Я не верил в то, что Вилдор… дед, который стал для меня образцом для подражания, ушел за грань. Не потому что для этого были весомые аргументы. Просто для Пустоты он был слишком сложной фигурой, чтобы она его приняла.
Пришедшее сновидение было странным и непривычным. Мы редко видели сны, но если такое происходило, они становились отголосками решаемых нами вопросов, подсказками. Так что я не удивился тому, что в этом присутствовал Вилдор. Меня смутило то, чем он занимался. Никак не мог я представить его играющим с ребенком.
Потом женщина, что стояла поодаль, оглянулась на меня, что-то говоря….
Там, в грезах, я не удивился, что рядом с малышом, была Алинэ. Лишь очнувшись от наваждения (шорох был мимолетным, но его оказалось достаточно, чтобы меня разбудить), понял всю необычность увиденного.
Алена стояла, застыв, у двери и смотрела на меня. В ее взгляде было сочувствие, беспокойство… нет, еще не нежность, но уже и не та напряженная отстраненность, которая не позволяла мне приблизиться к ней.
— Что-то случилось? — Она вздрогнула, когда я неожиданно оказался рядом с ней, но не отступила.
— Ты стонал. — Тихо, но очень твердо.
— Я разбудил тебя? — Ее отдых волновал меня больше, чем собственное утомление.
— Тебе плохо?
Ее сочувствие не всколыхнуло ярость, как я ожидал, а тронуло. Связь Единственной давала мне многое, но просила за это достойную цену.
— Иди спать. — Равнодушное спокойствие далось с трудом. Она была теплой, разомлевшей, родной….
— Тебе плохо, — уже не спрашивая, утверждая, произнесла она и….

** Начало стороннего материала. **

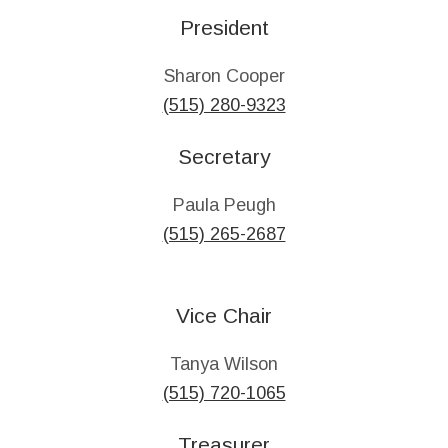
President
Sharon Cooper
(515) 280-9323
Secretary
Paula Peugh
(515) 265-2687
Vice Chair
Tanya Wilson
(515) 720-1065
Treasurer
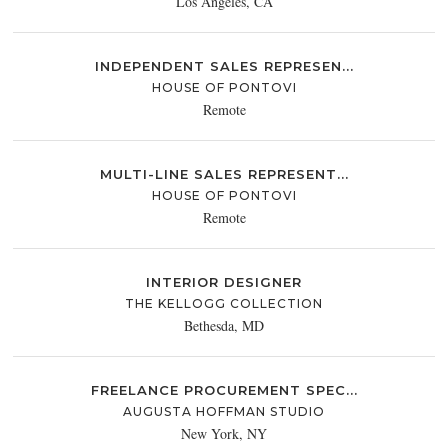
Los Angeles, CA
INDEPENDENT SALES REPRESEN...
HOUSE OF PONTOVI
Remote
MULTI-LINE SALES REPRESENT...
HOUSE OF PONTOVI
Remote
INTERIOR DESIGNER
THE KELLOGG COLLECTION
Bethesda, MD
FREELANCE PROCUREMENT SPEC...
AUGUSTA HOFFMAN STUDIO
New York, NY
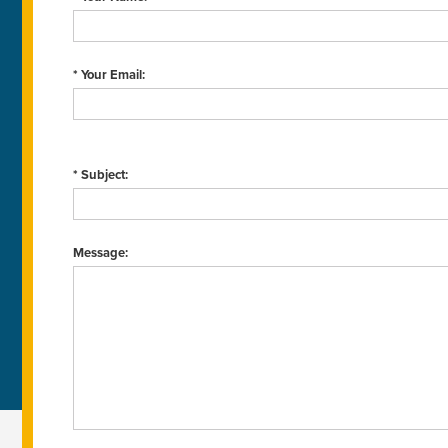
* Your Email:
* Subject:
Message:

Ее ладошка мягко скользнула по моему лицу, заставив стиснуть зубы. Пальцы разделили волосы на пряди, отдавшись в теле ознобом.
— Жесткие. — Не дав мне удивиться, добавила: — Зачем ты спас меня?
Амалия постаралась…. Вот только, зачем?
— Мне стоило дать тебе умереть?
Это испытание на выдержку показалось мне более сложным, чем те, что дали мне право на набиру.
— Значит, спас.
Берсерк в душе усмехнулся: кто-то считал себя сильным аналитиком. Оправдываться тем, что ее образ мышления оставался мне недоступным, я не стал. Он был прав.
— А я ему не поверила. — Горько и… едва ли не с отчаянием.
— Ему? — Получилось громче, чем я ожидал.
Она вздрогнула, но не отстранилась.
— Сэнши объяснил мне суть инициации. — Сэнши?! — И о том, что связывает нас с тобой.
— Ты — моя жена и мать моего ребенка. — Я старался говорить холодно. Голос пока еще подчинялся.
— Наверное, не только. Раз мне больно, когда тебе плохо.
Я поздно понял, зачем она заставила меня наклониться. Ее губы сорвали щиты, выпуская на волю иного Туорана. Воина, поверившего в то, что он может быть любим.